October 3, 2016

Erdogan's critics in Germany living in fear of his long arm

When Ercan Karakoyun goes to a restaurant in Kreuzberg or Neukölln, Berlin's boroughs with a large migrant population, he never sits with his back to the door. When he leaves, he looks left and right before exiting, to make sure no one is waiting for him. He also stopped visiting Turkish mosques, fearing an attack. This is the new reality of life for critics of the Turkish government, he says, even in the German capital.

Karakoyun heads the Foundation for Dialogue and Education in Germany, the official representative of the Hizmet movement identified with exiled cleric Fethullah Gülen, who was blamed by Turkish President Tayyip Erdogan for instigating July's attempted coup.

The foundation – which strongly denies Ankara's allegations – operates in Germany 150 tutoring centers, 30 schools and some 15 inter-faith dialog centers, and is supported by up to 100,000 German-Turks – that have now become a target for Erdogan's advocates.

“There are death threats, our institutions are destroyed, stones that are thrown at the windows, there's graffiti,” told Karakoyun to i24news. He too received death threats, including from onetime friends and classmates.

“People now find their names on lists sent via WhatsApp to different people, denouncing them as Hizmet sympathizers and demanding to boycott them. It is very alarming and people are afraid,” he added. Police have launched dozens of investigations but no arrests were made so far, as perpetrators remain anonymous.

The German-Turkish community has always been extremely divided, with imported rivalries between Erdogan's conservative proponents, Hizmet's religious moderates, Kurds and Kemalists (adherers to Mustafa Kemal Ataturk's secular reforms). “But we have never faced something like this in Germany,” stressed Karakoyun, “and it shows how long Erdogan's arm is.”

Tensions between critics of the Turkish president and his supporters grew in recent months also in Belgium and the Netherlands, which are too home to a large Turkish minority, but Germany with its community of three million ethnic Turks (the largest outside Turkey) has become the main hotspot.

The threats made against Hizmet followers can easily constitute a hate crime, asserts the movement's German chief. “Just because you can spell the name Gülen, you are viewed as a terrorist, which is absurd. The people here have nothing to do with the coup. I don't even think that the people of Hizmet in Turkey had anything to do with it, not to mention a supermarket owner in Berlin's Kreuzberg.”

But their persecution following the failed coup is now causing even German residents to try and avoid association with Hizmet, says Karakoyun, thus hindering the movement's efforts to create dialog and facilitate integration.

“We just want to avoid confrontations.
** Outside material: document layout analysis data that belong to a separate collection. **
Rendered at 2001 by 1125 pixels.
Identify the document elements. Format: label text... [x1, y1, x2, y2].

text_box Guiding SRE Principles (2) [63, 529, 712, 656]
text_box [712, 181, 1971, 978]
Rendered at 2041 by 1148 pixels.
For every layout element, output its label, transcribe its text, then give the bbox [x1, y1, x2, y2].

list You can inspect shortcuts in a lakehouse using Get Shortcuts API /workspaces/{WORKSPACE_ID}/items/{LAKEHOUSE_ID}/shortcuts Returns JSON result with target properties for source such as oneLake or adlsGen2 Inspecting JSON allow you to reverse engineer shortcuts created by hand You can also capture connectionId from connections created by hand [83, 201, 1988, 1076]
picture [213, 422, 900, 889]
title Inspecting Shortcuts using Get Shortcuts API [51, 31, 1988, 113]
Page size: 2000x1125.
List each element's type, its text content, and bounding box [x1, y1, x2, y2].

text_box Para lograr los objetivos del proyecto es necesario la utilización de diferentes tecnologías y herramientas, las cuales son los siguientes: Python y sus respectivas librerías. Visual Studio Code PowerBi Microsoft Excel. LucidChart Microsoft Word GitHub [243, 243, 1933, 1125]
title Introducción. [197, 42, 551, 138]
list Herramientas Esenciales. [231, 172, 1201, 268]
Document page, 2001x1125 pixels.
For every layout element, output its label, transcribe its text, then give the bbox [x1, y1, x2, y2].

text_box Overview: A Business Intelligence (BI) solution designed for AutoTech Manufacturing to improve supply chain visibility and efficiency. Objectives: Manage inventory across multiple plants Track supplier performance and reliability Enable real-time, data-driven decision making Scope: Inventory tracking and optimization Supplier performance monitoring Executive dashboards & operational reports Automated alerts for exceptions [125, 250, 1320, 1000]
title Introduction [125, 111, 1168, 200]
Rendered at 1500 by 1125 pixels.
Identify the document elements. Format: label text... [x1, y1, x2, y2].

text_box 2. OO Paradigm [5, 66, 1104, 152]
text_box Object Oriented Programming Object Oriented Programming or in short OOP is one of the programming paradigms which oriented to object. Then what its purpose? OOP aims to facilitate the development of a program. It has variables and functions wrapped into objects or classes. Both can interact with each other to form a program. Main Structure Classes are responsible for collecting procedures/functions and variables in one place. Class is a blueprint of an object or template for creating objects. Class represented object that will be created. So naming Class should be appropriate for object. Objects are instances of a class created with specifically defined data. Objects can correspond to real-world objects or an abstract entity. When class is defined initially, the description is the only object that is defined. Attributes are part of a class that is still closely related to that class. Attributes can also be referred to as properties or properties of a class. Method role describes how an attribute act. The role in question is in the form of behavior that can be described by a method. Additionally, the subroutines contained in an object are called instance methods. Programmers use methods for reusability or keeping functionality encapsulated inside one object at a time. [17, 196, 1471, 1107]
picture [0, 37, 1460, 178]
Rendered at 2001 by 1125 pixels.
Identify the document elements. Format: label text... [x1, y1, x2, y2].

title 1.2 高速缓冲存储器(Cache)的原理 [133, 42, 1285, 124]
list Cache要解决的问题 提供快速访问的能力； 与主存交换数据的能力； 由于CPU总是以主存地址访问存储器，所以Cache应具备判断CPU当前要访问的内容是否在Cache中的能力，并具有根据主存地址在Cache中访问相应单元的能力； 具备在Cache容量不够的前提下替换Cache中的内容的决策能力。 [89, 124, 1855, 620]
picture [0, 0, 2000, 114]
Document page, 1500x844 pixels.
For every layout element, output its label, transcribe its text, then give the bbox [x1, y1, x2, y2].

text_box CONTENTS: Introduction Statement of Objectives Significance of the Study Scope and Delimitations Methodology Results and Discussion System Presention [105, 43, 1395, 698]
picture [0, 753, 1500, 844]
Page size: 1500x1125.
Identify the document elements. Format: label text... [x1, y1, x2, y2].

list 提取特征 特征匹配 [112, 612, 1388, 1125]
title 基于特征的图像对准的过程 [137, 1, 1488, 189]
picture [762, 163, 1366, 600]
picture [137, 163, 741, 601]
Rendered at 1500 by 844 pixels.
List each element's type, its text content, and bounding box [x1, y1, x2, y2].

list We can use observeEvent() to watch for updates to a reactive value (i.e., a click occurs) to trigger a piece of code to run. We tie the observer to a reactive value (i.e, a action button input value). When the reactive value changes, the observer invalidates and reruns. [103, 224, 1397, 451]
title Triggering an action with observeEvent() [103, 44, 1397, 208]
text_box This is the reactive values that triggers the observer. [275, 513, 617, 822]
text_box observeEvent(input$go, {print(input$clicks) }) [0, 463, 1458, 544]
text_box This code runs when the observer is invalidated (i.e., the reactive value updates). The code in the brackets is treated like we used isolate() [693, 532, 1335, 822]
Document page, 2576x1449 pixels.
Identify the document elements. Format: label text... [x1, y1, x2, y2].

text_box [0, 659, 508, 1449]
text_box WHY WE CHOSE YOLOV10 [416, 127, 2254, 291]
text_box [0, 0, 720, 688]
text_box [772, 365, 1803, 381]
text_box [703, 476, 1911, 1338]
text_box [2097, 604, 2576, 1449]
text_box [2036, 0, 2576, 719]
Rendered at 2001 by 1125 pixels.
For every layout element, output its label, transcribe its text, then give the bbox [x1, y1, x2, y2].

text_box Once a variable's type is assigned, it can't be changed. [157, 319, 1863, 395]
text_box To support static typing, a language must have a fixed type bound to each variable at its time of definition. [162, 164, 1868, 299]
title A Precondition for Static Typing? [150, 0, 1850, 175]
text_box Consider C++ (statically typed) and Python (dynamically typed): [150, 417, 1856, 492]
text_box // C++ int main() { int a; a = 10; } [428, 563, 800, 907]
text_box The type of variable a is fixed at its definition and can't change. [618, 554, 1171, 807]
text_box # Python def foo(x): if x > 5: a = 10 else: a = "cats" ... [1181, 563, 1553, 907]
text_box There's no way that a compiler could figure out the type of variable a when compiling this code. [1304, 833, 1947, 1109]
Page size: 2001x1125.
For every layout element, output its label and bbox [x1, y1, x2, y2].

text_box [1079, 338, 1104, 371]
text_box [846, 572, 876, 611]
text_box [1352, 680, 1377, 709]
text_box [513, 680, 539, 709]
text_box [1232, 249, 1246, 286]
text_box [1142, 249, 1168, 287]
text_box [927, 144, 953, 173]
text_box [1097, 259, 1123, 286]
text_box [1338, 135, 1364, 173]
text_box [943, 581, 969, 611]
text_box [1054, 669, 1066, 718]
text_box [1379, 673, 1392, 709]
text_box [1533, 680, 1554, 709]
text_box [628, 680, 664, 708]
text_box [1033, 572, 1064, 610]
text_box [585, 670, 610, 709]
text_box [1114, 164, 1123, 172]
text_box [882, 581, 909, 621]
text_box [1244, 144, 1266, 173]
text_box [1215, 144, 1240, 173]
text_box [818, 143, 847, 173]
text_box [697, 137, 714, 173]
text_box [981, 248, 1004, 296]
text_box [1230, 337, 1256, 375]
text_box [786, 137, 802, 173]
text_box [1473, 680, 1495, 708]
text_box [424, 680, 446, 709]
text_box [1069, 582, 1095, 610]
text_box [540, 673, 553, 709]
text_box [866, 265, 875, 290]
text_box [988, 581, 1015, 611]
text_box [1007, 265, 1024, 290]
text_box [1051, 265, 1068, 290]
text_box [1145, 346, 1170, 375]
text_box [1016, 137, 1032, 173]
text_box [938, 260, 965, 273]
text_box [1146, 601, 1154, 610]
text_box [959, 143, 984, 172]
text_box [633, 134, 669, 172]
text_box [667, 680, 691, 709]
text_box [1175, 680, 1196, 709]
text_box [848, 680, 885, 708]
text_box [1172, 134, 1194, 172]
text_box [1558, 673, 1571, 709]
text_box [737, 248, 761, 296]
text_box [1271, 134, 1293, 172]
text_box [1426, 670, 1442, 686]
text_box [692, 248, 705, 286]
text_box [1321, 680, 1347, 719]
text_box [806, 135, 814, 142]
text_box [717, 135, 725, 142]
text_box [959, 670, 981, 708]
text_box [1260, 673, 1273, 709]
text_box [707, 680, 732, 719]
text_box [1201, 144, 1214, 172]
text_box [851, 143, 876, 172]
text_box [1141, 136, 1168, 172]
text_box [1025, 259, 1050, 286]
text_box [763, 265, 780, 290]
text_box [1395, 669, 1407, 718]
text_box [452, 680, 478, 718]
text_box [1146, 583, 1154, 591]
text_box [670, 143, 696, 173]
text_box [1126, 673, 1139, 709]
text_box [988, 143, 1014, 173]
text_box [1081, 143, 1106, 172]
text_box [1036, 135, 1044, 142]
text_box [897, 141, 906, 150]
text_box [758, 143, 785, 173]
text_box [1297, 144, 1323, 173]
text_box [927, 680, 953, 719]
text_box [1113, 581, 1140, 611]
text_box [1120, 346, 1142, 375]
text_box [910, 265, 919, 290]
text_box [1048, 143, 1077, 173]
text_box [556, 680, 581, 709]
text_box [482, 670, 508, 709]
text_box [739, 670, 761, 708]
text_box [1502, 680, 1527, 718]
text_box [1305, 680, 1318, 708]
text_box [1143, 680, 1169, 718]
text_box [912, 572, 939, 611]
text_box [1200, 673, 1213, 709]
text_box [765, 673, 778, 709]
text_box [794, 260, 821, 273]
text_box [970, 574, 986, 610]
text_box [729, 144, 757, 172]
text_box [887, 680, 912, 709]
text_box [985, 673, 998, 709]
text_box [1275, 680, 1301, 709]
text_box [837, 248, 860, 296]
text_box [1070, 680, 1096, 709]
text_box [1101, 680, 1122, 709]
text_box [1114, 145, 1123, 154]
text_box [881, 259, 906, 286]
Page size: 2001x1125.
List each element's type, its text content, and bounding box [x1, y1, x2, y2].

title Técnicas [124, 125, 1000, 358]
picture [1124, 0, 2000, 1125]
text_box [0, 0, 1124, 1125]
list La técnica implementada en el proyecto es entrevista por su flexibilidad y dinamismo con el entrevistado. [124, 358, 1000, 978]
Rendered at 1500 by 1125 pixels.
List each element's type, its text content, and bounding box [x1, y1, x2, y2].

We tell our sympathizers to go to Bosnian or Arab mosques instead of Turkish ones, just to avoid provocations.”

This restrained behavior, he believes, is the main reason why no significant violent incidents were recorded so far, but with media reports that Turkey's intelligence service is operating in Germany a 6,000-men-strong network of informants, concerns of an escalation only mount.

Many Hizmet sympathizers now also seek to obtain a German citizenship, relinquishing their Turkish one, believing this would protect them, both on German soil and if they visit Turkey.

Their targeting is also largely motivated by envy, argues Karakoyun, since while the majority of Turks in Germany are poorly-educated conservatives, Hizmet members represent a well-integrated, well-established new German-Turkish middle class.

But the Turkish conflict's spillover now endangers all of this – not only by playing into the hands of the far-right, which wonders how can migrants be allowed to “carry out their fights on our streets,” but even by causing German politicians, including Chancellor Angela Merkel, to question whether this reflects a lack of loyalty of German-Turks to their new home.

Karakoyun rejects the allegations: It's rather a problem of integration than of allegiances, he argues. “They [Erdogan's supporters] don't understand what democracy and human rights really means. In a demonstration in Cologne after the coup, 30,000 Turkish people were shouting in favor of the death penalty and in support for a de facto dictator, who forbids all kinds of demonstrations in his country.”

Now Erdogan also tries to instrumentalize Turkish institutions in Germany and have them spread propaganda on his behalf, in the hopes of influencing Germany's politics through its large Turkish community, added Karakoyun.

The German authorities should therefore take a stronger stand against such intervention, he insisted. “We need more support and clearer statements, because carrying over Turkey's atmosphere here only damages the integration of Turks and of Islam in Germany.”